If you desire to help test for TradHeli, please PM me and I’ll add you on as a tester for ArduHeli builds and brief you on new things we’re testing before you fly them. We like all the testers and feedback we can get so when we PR something to dev we know it works. Our goal is to have Copter 3.6rc1 come out with zero issues related to TradHeli, people can upgrade to 3.6 and it “just works” :grinning:

Indeed, it was ArduHeli 3.5.6 from your github. And now I understand that ArduHeli 3.5.6 is WIP.
I tried couple of things and I read some documents about building firmware. So I tried.

It was a script to help user to make a build environment conveniently. I tried “windows tool_chain” but that didn’t go well.

I read two references. The first one helped me a lot.

https://dev.px4.io/en/setup/dev_env_linux_ubuntu.html
http://ardupilot.org/dev/docs/building-setup-linux.html#building-setup-linux

In ubuntu terminal, (from where I clone ‘ArduHeli’)

I follow the first document (and it compiled well with waf also. Now binary was comparable 0.8 M)

To make sure I ran the second script and compiled again

source Tools/scripts/install-prereqs-ubuntu.sh -y

BUILD SUMMARY
Build directory: /home/osboxes/ArduHeli/build/px4-v2
Target Text Data BSS Total

bin/arducopter 975672 2828 55480 1033980
bin/arducopter-heli 962648 2824 55288 1020760

PX4
The ELF files are pointed by the path in the “Target” column. The .px4 files are in
the same directory of their corresponding ELF files.
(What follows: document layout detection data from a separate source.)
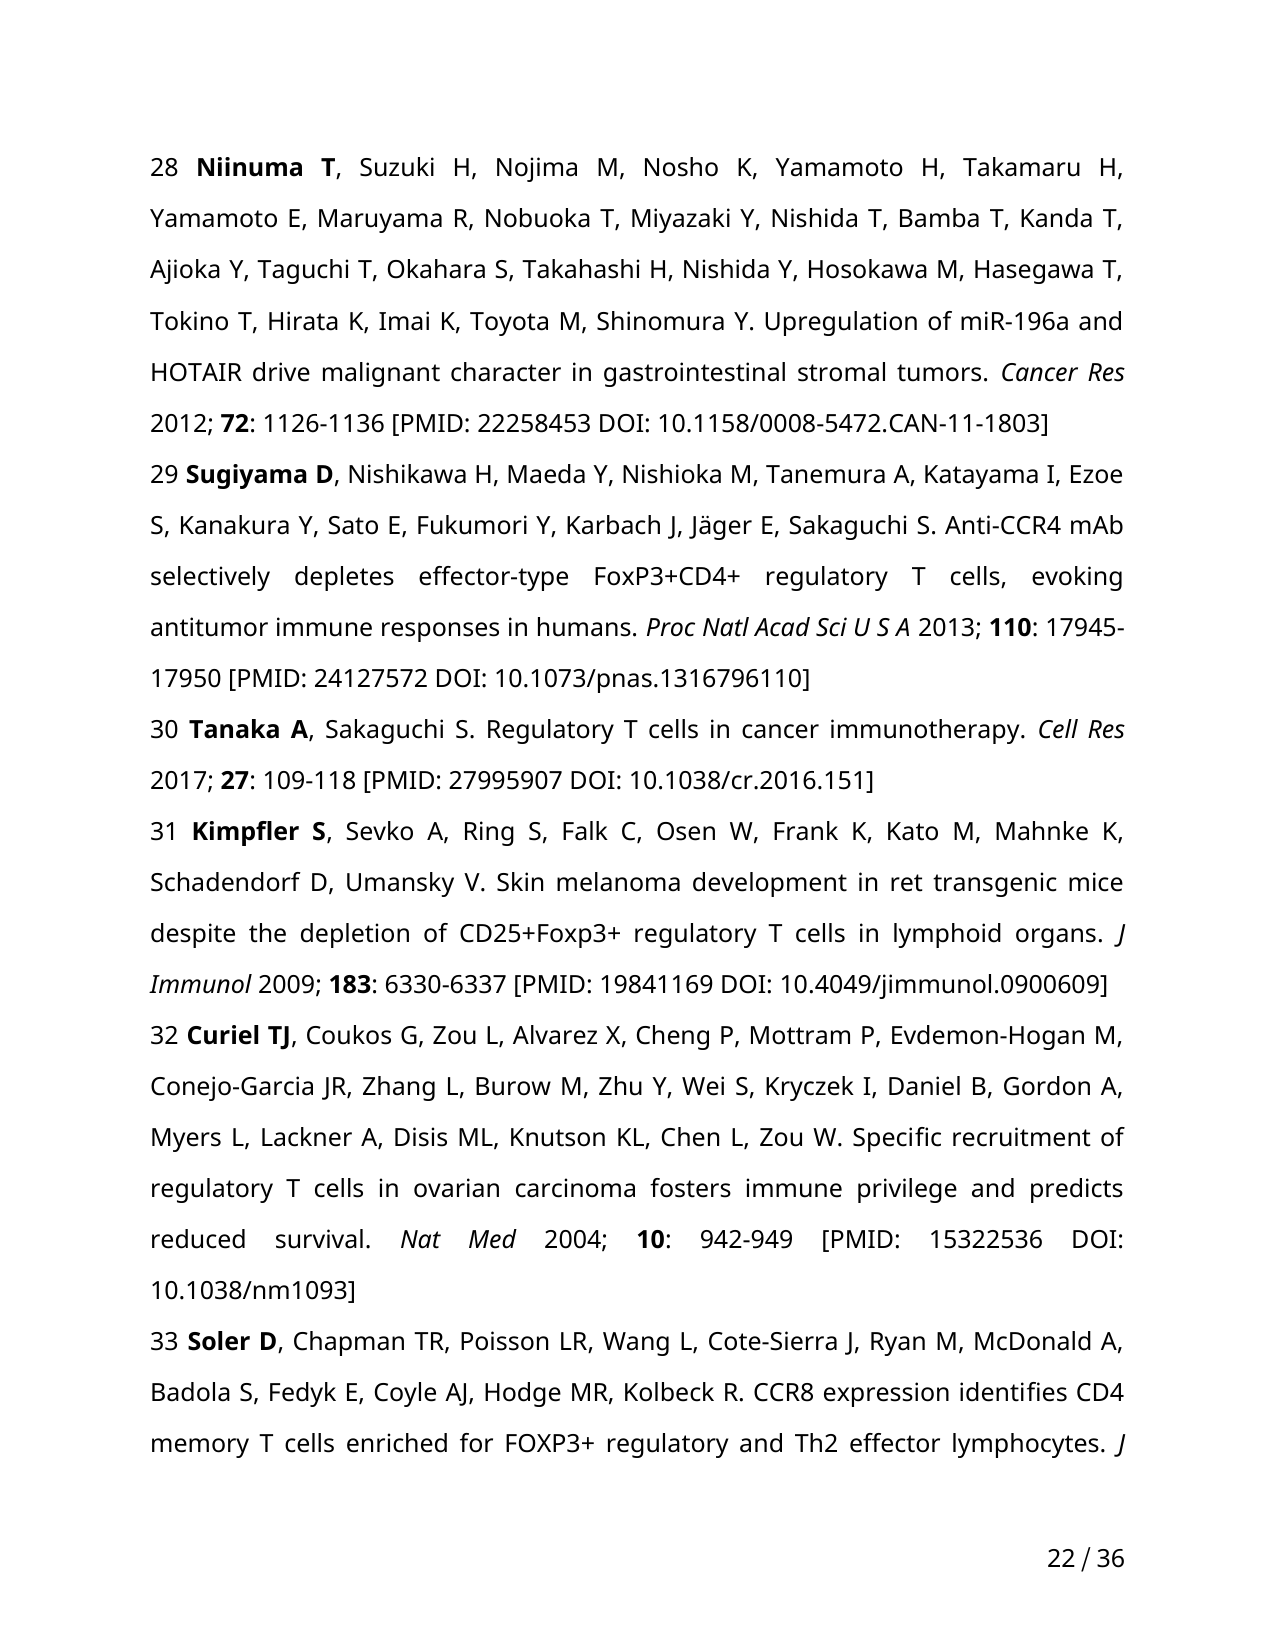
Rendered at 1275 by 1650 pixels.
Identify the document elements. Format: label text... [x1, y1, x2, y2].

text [150, 1324, 1125, 1460]
text 28 Niinuma T, Suzuki H, Nojima M, Nosho K, Yamamoto H, Takamaru H, Yamamoto E, Maruyama R, Nobuoka T, Miyazaki Y, Nishida T, Bamba T, Kanda T, Ajioka Y, Taguchi T, Okahara S, Takahashi H, Nishida Y, Hosokawa M, Hasegawa T, Tokino T, Hirata K, Imai K, Toyota M, Shinomura Y. Upregulation of miR-196a and HOTAIR drive malignant character in gastrointestinal stromal tumors. Cancer Res 2012; 72: 1126-1136 [PMID: 22258453 DOI: 10.1158/0008-5472.CAN-11-1803] [150, 150, 1125, 439]
text 32 Curiel TJ, Coukos G, Zou L, Alvarez X, Cheng P, Mottram P, Evdemon-Hogan M, Conejo-Garcia JR, Zhang L, Burow M, Zhu Y, Wei S, Kryczek I, Daniel B, Gordon A, Myers L, Lackner A, Disis ML, Knutson KL, Chen L, Zou W. Specific recruitment of regulatory T cells in ovarian carcinoma fosters immune privilege and predicts reduced survival. Nat Med 2004; 10: 942-949 [PMID: 15322536 DOI: 10.1038/nm1093] [150, 1018, 1125, 1307]
text 30 Tanaka A, Sakaguchi S. Regulatory T cells in cancer immunotherapy. Cell Res 2017; 27: 109-118 [PMID: 27995907 DOI: 10.1038/cr.2016.151] [150, 711, 1125, 797]
text 29 Sugiyama D, Nishikawa H, Maeda Y, Nishioka M, Tanemura A, Katayama I, Ezoe S, Kanakura Y, Sato E, Fukumori Y, Karbach J, Jäger E, Sakaguchi S. Anti-CCR4 mAb selectively depletes effector-type FoxP3+CD4+ regulatory T cells, evoking antitumor immune responses in humans. Proc Natl Acad Sci U S A 2013; 110: 17945-17950 [PMID: 24127572 DOI: 10.1073/pnas.1316796110] [150, 456, 1125, 694]
text 31 Kimpfler S, Sevko A, Ring S, Falk C, Osen W, Frank K, Kato M, Mahnke K, Schadendorf D, Umansky V. Skin melanoma development in ret transgenic mice despite the depletion of CD25+Foxp3+ regulatory T cells in lymphoid organs. J Immunol 2009; 183: 6330-6337 [PMID: 19841169 DOI: 10.4049/jimmunol.0900609] [150, 813, 1125, 1001]
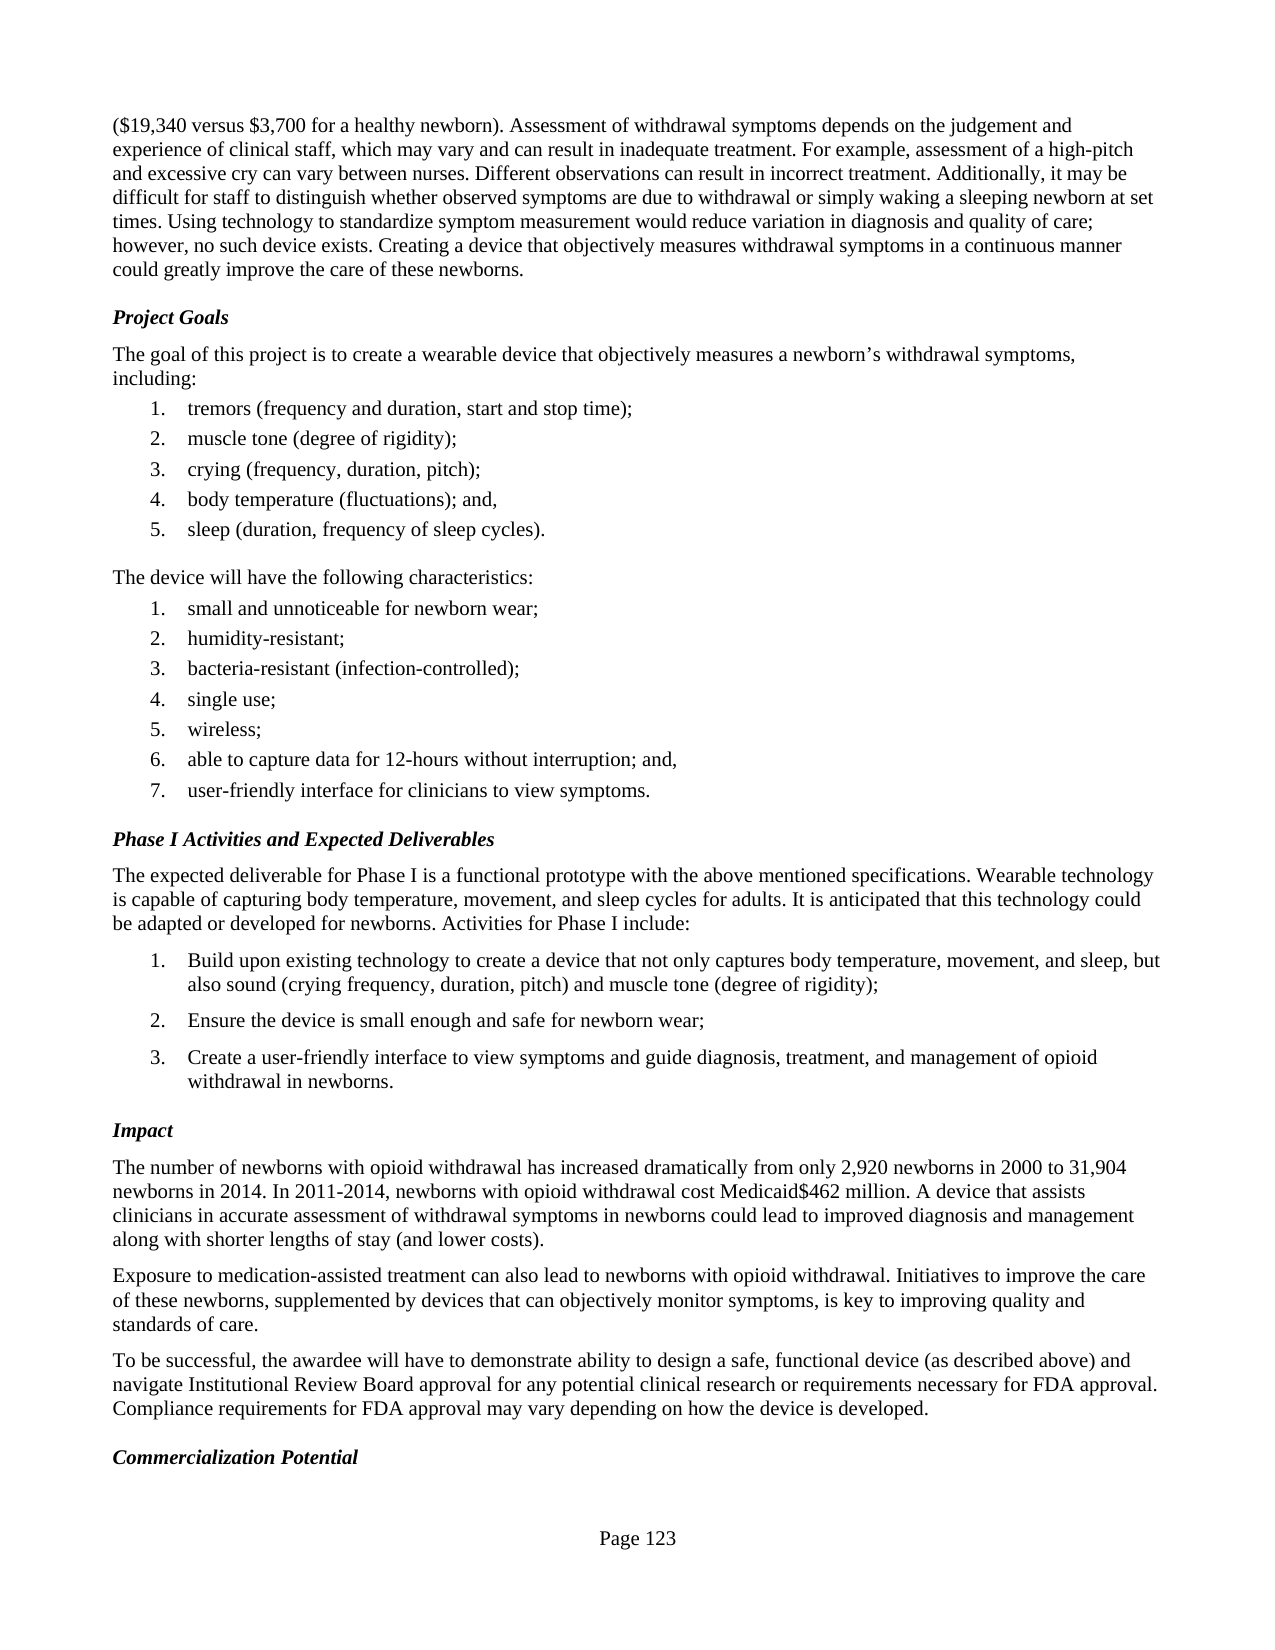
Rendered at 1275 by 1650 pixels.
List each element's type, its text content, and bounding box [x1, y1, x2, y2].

list Build upon existing technology to create a device that not only captures body temperature, movement, and sleep, but also sound (crying frequency, duration, pitch) and muscle tone (degree of rigidity); [150, 948, 1162, 996]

You can use the option --upload to upload the firmware to the PX4 board if you
have one connected.

PX4IO
Binary Text Data BSS Total

px4-extra-files/px4io 39704 600 3138 43442

Build commands will be stored in build/px4-v2/compile_commands.json
‘copter’ finished successfully (5.789s)

Binaries look similar, I will see if I can upload the firmware.

I guess now it’s okay to look closer at the source code.

Thank you for your suggestion but I think I will need some time to fly my heli first.

Good to see you got it working! I would not fly 3.5.6 yet - new things went into it yesterday and this morning, none of which have been flight tested as a package yet. If you do want to play with the source code and test fly it, please review the commits that have gone into it since the release of Copter 3.5.5 to understand what to look for if you fly it. It will remain a moving target for awhile as I think @bnsgeyer is planning on some WIP that we want to test on the 3.5 codebase, as well, before porting to Copter dev.